Но есть еще то, о чем они не говорят и что я бы кратко обозначил как «великодержавность». Имею в виду тот факт, что интеллигенция, и либеральная в том числе, ощущала потребность в крепкой власти, которая защитила бы ее от необразованного и дикого народа... Воспользуюсь где-то вычитанной замечательной метафорой: «Союз ума и фурий». Многое из того, что варится у нас в головах, — является детищем этого противоестественного союза, какого-то странного взаимодействия несовместимых стихий. И вот -ум «прислонился» к государству, защищающему его от фурий, но тем самым и перенес на государство некоторые неотъемлемые свои функции. То, что должно было оставаться в ведении «ума», под знаком самокритичности, под вечным сомнением и постоянным пересмотром, — оделось в государственный гранит, застыло в виде государственных программ.
— Но, наверное, вашу хлесткую метафору можно прочесть и иначе, понимая под «фуриями» нечто внеразумное, стихию «коллективного бессознательного».
— И это тоже. Уже «околовеховская» интеллигенция, всерьез думающая ее часть, обратила внимание на такой парадоксальный феномен российской жизни: необразованность народа и ненародность образования. В том-то и дело, что в силу сцепления исторических судеб в России культура долго существовала почти что на правах иностранца. Отсюда, кстати, и само различение «народа» и «интеллигенции», — по сути, патриархально-провинциальное. Его практически не существует в европейской культуре, нет даже самого этого слова, возникшего, как известно, в русском языке. Но снова вспомним о размерности — наши проблемы имеют как минимум полуторавековой «возраст».
Уже Лунин почти исчерпал в краткой фразе то, о чем нам надо еще долго толковать (а у него была эта язвительная манера ослепительных, как молния, фраз): «Мы все — бастарды Екатерины II». Вспомним: в имперском монолите, в громадном теле особой природы возникла малюсенькая прослойка людей — всего из сотни аристократических семейств, явившая нам сгусток какой-то чудовищной энергии, инициативы, таланта, вольнолюбия. Их служба и сама жизнь была феноменом культуры (ведь по манере жить молодого Пушкина от кавалергарда не отличишь).
Но ввиду полной неуместности этих «пузырьков шампанского» в большом, плотном теле почти тут же, через несколько шагов, появляются «лишние люди». Уже Грибоедов пишет карикатуру на все это «кипение» (Чацкого я понимаю именно так); и сам Грибоедов уже отчетливо лишний. Чему он может служить? Какой-то воображаемой империи, будто бы способной пускаться в новейшие промышленные авантюры! Он обнаруживает свою полную абсурдную ненужность...
А еще через несколько шагов появится совсем особый тип человека. Как я называю «идиота возвышенного» или «тридцать три несчастья» — слегка окультуренного неумехи, спотыкающегося о собственные руки и ноги, и весьма агрессивного...
-То есть, если давать литературную «прописку», — тип Епиходова.
— Да, да, именно с епиходовыми, с этим типом сознания мы и по сию пору очень часто имеем дело. В разных вариантах: от «революционного» до воровского.

################

Задания →
A: Назовите всех людей и литературных персонажей, которых упоминает фрагмент текста.
B: Выпишите из фрагмента текста отрезок от слов «А еще через» до слов «и весьма агрессивного...».

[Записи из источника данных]
################

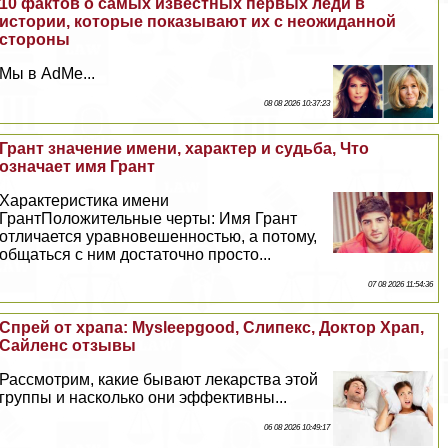
10 фактов о самых известных первых леди в
истории, которые показывают их с неожиданной
стороны
Мы в AdMe...
08 08 2026 10:37:23
Грант значение имени, хаpaктер и судьба, Что
означает имя Грант
Хаpaктеристика имени
ГрантПоложительные черты: Имя Грант
отличается уравновешенностью, а потому,
общаться с ним достаточно просто...
07 08 2026 11:54:36
Спрей от храпа: Mysleepgood, Слипекс, Доктор Храп,
Сайленс отзывы
Рассмотрим, какие бывают лекарства этой
группы и насколько они эффективны...
06 08 2026 10:49:17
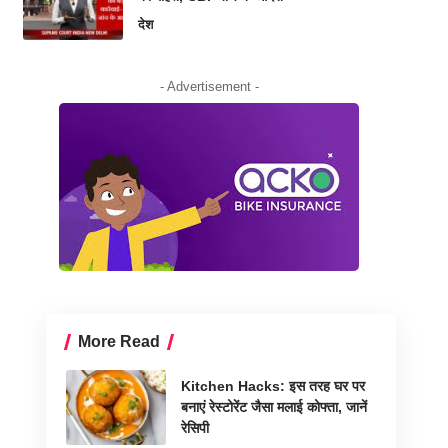
देश
- Advertisement -
More Read
Kitchen Hacks: इस तरह घर पर
बनाएं रेस्टोरेंट जैसा मलाई कोफ्ता, जानें
रेसिपी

################

Ответы к заданиям →
A: Лунин, Екатерина II, Пушкин, Грибоедов, Чацкий, Епиходов.

B:
А еще через несколько шагов появится совсем особый тип человека. Как я называю «идиота возвышенного» или «тридцать три несчастья» — слегка окультуренного неумехи, спотыкающегося о собственные руки и ноги, и весьма агрессивного...